Ryan a un boulot particulier : virer des gens aux quatre coins du pays. Mais globalement ça lui plaît ; en fait pas le travail en lui-même, d'ailleurs : juste l'ambiance des aéroports, des hôtels, des rencontres d'un soir entre deux avions. Et soudain, voilà qu'arrive la révolution : le licenciement par vidéoconférence. Finis les trajets, le voilà menacé d'être coincé chez lui.
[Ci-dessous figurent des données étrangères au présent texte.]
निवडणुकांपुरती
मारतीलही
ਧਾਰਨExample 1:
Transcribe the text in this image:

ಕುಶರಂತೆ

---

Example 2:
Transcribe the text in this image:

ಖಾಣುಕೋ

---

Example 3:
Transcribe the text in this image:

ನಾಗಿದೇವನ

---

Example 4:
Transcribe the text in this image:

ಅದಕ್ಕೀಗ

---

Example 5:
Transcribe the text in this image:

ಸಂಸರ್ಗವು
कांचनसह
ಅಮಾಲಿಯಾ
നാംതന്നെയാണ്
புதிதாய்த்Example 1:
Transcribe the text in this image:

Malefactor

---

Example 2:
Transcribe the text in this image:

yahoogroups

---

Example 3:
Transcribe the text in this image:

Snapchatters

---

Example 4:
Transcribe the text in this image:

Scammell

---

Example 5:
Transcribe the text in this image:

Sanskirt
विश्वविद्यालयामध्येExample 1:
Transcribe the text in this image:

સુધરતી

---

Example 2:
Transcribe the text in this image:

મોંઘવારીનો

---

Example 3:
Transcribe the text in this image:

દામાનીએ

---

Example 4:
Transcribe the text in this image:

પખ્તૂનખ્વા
En attendant, deux femmes vont remettre son existence en question : Alex (
Vera Farmiga), son double féminin qui passe d'hôtels en réunions et dont il commence à tomber amoureux, et Natalie (Anna Kendrick), sa jeune collègue fraîchement diplômée à l'origine de l'idée de vidéoconférence qui lui fait comprendre que peut-être, sa vie n'est pas complète.
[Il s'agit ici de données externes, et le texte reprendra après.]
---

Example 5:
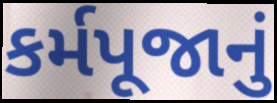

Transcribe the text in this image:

કર્મપૂજાનું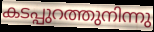
കടപ്പുറത്തുനിന്നു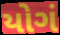
યોગં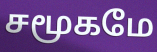
சமூகமேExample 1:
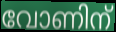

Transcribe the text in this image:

വോണിന്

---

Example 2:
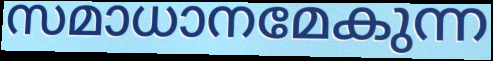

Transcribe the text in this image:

സമാധാനമേകുന്ന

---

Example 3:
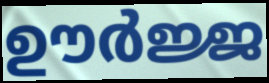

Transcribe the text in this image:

ഊർജ്ജ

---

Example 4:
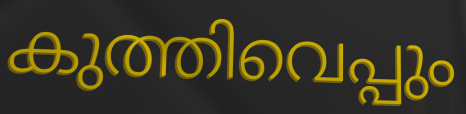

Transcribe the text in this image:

കുത്തിവെപ്പും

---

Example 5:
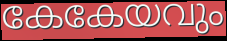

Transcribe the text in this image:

കേകേയവുംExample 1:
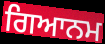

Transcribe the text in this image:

ਗਿਆਨਮ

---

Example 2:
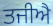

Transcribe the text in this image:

ਤਜੀਐ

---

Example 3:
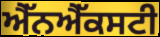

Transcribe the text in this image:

ਐੱਨਐੱਕਸਟੀ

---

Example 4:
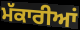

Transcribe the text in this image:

ਮੱਕਾਰੀਆਂ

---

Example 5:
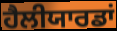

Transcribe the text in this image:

Qu'est-ce qui pourrait bien manquer à un pro du transport qui va bientôt réaliser son rêve : le million de miles en avion collectionné ? Réponse : une famille. Ses sœurs, mais aussi une éventuelle compagne auprès de qui il rentrerait, le soir. A première vue un peu plan-plan, comme morale, et surtout déjà vu et revu.
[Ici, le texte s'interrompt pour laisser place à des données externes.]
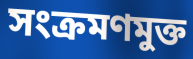
সংক্রমণমুক্তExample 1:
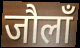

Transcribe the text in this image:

जौलाँ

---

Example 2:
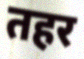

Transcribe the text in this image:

तहर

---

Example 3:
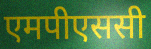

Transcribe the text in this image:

एमपीएससी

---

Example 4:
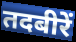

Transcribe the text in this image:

तदबीरें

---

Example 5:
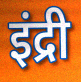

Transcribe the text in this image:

इंद्री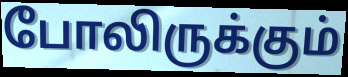
போலிருக்கும்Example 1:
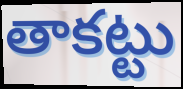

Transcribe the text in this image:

తాకట్టు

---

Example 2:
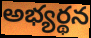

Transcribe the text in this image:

అభ్యర్థన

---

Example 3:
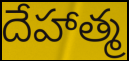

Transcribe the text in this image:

దేహాత్మ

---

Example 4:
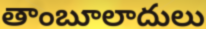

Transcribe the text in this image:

తాంబూలాదులు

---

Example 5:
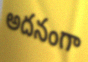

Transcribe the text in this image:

అదనంగాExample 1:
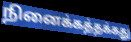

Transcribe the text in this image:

நினைக்கத்தக்கது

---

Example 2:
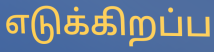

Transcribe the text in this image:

எடுக்கிறப்ப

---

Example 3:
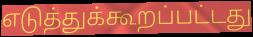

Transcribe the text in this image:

எடுத்துக்கூறப்பட்டது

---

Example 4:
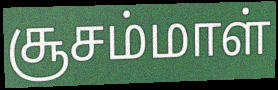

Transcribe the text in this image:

சூசம்மாள்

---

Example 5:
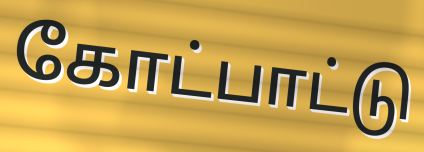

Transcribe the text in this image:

கோட்பாட்டு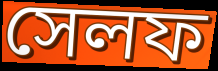
সেলফ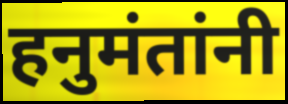
हनुमंतांनी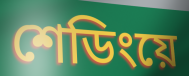
শেডিংয়েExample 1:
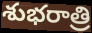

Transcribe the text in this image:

శుభరాత్రి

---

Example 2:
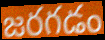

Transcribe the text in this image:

జరగడం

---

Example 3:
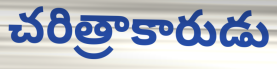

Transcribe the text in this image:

చరిత్రాకారుడు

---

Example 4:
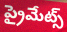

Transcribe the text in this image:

ప్రైమేట్స్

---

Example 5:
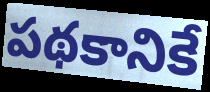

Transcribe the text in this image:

పథకానికే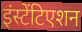
इंस्टेंटिएशन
In the Air nous a vraiment fait peur un instant : et si ça allait se transformer en une sorte d'
Intolérable cruauté, avec ce coureur de jupons qui se repentit (d'ailleurs joué par le même acteur), sans le génie décalé des frères Coen ? Heureusement, le film sait limiter le niais et le moralisant pour rebondir sur une histoire plus réelle, plus concrète et qui finalement convainc bien mieux. La fin casse la sensation désagréable que l'on commençait à avoir et
In the Air se termine sur un goût doux-amer original, tout en gardant le ton amusant du film.
Et derrière cette histoire d'un homme qui remet son système de valeurs en question, ce film traite d'un problème de société très actuel : le licenciement en multiplication, le profit préféré à l'humain, la déshumanisation du travailleur que l'on remercie à distance en attendant qu'il prenne gentiment sa brochure et vide son bureau sans bruit : on lui tape un coup sur l'épaule et hop, le voilà prêt à chercher un autre travail. Autour du personnage de
George Clooney, à la fois serviteur et victime de ce système,
Jason Reitman construit donc proprement, sans en faire trop, une satire acerbe du monde du travail américain – mais il nous est facile, en ces temps de crise, de le projeter sur la France. Evidemment cela ne nous ouvre pas les yeux, ne nous apprend rien ; mais c'est habilement orchestré, et bien sympathique à regarder.
In the Air est une bonne comédie très ancrée dans l'actualité ; les difficultés de Jason Reitman sont palliées par la qualité de jeu du trio d'acteurs.